Attraversai la porta d’ingresso. Mentre stavo per attraversare un arco di quelli che delimitavano il chiostro, all’interno del monastero, una voce maschile mi chiamò. “Signorina!”. Mi voltai e notai, con evidente sorpresa, che la voce apparteneva allo stesso uomo che avevo incontrato poco prima nel bosco. Salutandomi, si offrì di farmi da guida alla biblioteca del monastero. Entrammo, facendo molta attenzione ad impalcature e secchi di calce, e fui subito avvolta da quell’odore intenso e fin troppo familiare della polvere depositata fra le pagine dei libri antichi. L’uomo mi si presentò dicendomi che era un monaco, di origine tedesca, esperto in restauro di testi antichi, lì per un lavoro di consulenza. Era gentile, dal suo modo di parlare traspariva entusiasmo e calore, attenzione, curiosità nel ricevere, ed attenzione nel trasmettere. Così rara, in un’epoca avara di slanci e premure verso l’altro da sé. Che sia esso un individuo od un libro.

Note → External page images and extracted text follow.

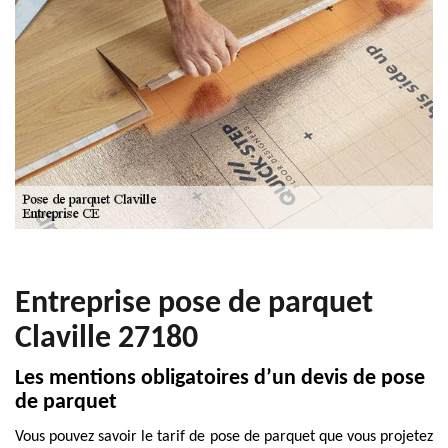
Entreprise pose de parquet
Claville 27180
Les mentions obligatoires d’un devis de pose
de parquet
Vous pouvez savoir le tarif de pose de parquet que vous projetez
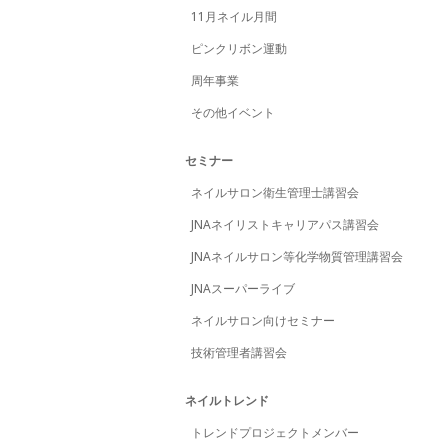
11月ネイル月間
ピンクリボン運動
周年事業
その他イベント
セミナー
ネイルサロン衛生管理士講習会
JNAネイリストキャリアパス講習会
JNAネイルサロン等化学物質管理講習会
JNAスーパーライブ
ネイルサロン向けセミナー
技術管理者講習会
ネイルトレンド
トレンドプロジェクトメンバー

Ciò che più mi colpiva di lui, però, era la grande delicatezza che poneva nell’avvicinarsi ai libri, mentre me ne illustrava il contenuto e la fattura, il tipo di rilegatura e i rimaneggiamenti occorsi e succedutisi negli anni. Prendeva in mano un testo, quando tale gesto, naturalmente, non ne avrebbe compromesso l’integrità, con la lievità e la sapiente gestualità di una mamma che prende in mano un neonato. Terminato il giro all’interno della biblioteca, accompagnandomi fuori, nel chiostro, ci fermammo accanto al pozzo. Entrambi, lo sguardo rapito dall’avvicendarsi delle nuvole in cielo, restammo, per alcuni minuti, in silenzio. Nel congedarsi, mi guardò dritto negli occhi e mi raccontò brevemente la trama di “Memorie di Adriano” di Marguerite Yourcenar. Lo estrasse da una tasca e, porgendomelo, mi disse: “Prendi: questo libro ti cambierà la vita.”